Input data

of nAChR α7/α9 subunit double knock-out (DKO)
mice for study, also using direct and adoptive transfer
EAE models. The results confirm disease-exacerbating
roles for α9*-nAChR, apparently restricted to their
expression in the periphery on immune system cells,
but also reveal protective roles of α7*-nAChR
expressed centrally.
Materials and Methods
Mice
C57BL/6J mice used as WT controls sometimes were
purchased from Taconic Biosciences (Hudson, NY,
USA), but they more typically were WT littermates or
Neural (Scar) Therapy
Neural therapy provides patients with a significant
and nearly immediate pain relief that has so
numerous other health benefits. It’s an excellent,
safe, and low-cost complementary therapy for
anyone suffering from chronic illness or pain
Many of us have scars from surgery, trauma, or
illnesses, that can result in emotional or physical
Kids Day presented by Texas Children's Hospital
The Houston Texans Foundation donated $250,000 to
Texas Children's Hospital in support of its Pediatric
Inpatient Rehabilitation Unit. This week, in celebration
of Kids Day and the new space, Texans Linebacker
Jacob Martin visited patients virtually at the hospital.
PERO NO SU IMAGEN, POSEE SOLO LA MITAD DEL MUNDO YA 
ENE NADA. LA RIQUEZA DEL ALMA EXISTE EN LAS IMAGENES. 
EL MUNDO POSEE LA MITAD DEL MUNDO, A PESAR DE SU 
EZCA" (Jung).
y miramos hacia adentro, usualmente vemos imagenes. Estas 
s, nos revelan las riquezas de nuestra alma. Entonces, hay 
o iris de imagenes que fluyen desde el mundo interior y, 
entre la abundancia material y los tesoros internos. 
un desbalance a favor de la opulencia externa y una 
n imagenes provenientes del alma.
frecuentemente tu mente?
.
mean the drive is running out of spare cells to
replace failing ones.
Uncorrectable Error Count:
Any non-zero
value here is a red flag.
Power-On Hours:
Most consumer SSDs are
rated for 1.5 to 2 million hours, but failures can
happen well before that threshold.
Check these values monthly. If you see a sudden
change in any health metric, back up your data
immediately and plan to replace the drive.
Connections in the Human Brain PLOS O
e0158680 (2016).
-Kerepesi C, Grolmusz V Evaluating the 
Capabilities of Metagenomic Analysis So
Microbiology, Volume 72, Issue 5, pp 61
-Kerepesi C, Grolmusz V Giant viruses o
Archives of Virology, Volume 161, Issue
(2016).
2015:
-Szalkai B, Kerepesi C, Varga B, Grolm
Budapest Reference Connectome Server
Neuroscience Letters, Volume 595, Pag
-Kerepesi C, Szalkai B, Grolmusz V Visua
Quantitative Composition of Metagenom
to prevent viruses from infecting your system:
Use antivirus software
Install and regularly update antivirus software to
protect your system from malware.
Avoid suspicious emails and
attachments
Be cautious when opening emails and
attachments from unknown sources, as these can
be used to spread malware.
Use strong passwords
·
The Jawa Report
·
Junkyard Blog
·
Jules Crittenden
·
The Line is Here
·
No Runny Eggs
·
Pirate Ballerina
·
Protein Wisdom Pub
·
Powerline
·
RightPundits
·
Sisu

Description of the task
Print the entries exactly.

Result
of nAChR α7/α9 subunit double knock-out (DKO)
mice for study, also using direct and adoptive transfer
EAE models. The results confirm disease-exacerbating
roles for α9*-nAChR, apparently restricted to their
expression in the periphery on immune system cells,
but also reveal protective roles of α7*-nAChR
expressed centrally.
Materials and Methods
Mice
C57BL/6J mice used as WT controls sometimes were
purchased from Taconic Biosciences (Hudson, NY,
USA), but they more typically were WT littermates or
Neural (Scar) Therapy
Neural therapy provides patients with a significant
and nearly immediate pain relief that has so
numerous other health benefits. It’s an excellent,
safe, and low-cost complementary therapy for
anyone suffering from chronic illness or pain
Many of us have scars from surgery, trauma, or
illnesses, that can result in emotional or physical
Kids Day presented by Texas Children's Hospital
The Houston Texans Foundation donated $250,000 to
Texas Children's Hospital in support of its Pediatric
Inpatient Rehabilitation Unit. This week, in celebration
of Kids Day and the new space, Texans Linebacker
Jacob Martin visited patients virtually at the hospital.
PERO NO SU IMAGEN, POSEE SOLO LA MITAD DEL MUNDO YA 
ENE NADA. LA RIQUEZA DEL ALMA EXISTE EN LAS IMAGENES. 
EL MUNDO POSEE LA MITAD DEL MUNDO, A PESAR DE SU 
EZCA" (Jung).
y miramos hacia adentro, usualmente vemos imagenes. Estas 
s, nos revelan las riquezas de nuestra alma. Entonces, hay 
o iris de imagenes que fluyen desde el mundo interior y, 
entre la abundancia material y los tesoros internos. 
un desbalance a favor de la opulencia externa y una 
n imagenes provenientes del alma.
frecuentemente tu mente?
.
mean the drive is running out of spare cells to
replace failing ones.
Uncorrectable Error Count:
Any non-zero
value here is a red flag.
Power-On Hours:
Most consumer SSDs are
rated for 1.5 to 2 million hours, but failures can
happen well before that threshold.
Check these values monthly. If you see a sudden
change in any health metric, back up your data
immediately and plan to replace the drive.
Connections in the Human Brain PLOS O
e0158680 (2016).
-Kerepesi C, Grolmusz V Evaluating the 
Capabilities of Metagenomic Analysis So
Microbiology, Volume 72, Issue 5, pp 61
-Kerepesi C, Grolmusz V Giant viruses o
Archives of Virology, Volume 161, Issue
(2016).
2015:
-Szalkai B, Kerepesi C, Varga B, Grolm
Budapest Reference Connectome Server
Neuroscience Letters, Volume 595, Pag
-Kerepesi C, Szalkai B, Grolmusz V Visua
Quantitative Composition of Metagenom
to prevent viruses from infecting your system:
Use antivirus software
Install and regularly update antivirus software to
protect your system from malware.
Avoid suspicious emails and
attachments
Be cautious when opening emails and
attachments from unknown sources, as these can
be used to spread malware.
Use strong passwords
·
The Jawa Report
·
Junkyard Blog
·
Jules Crittenden
·
The Line is Here
·
No Runny Eggs
·
Pirate Ballerina
·
Protein Wisdom Pub
·
Powerline
·
RightPundits
·
Sisu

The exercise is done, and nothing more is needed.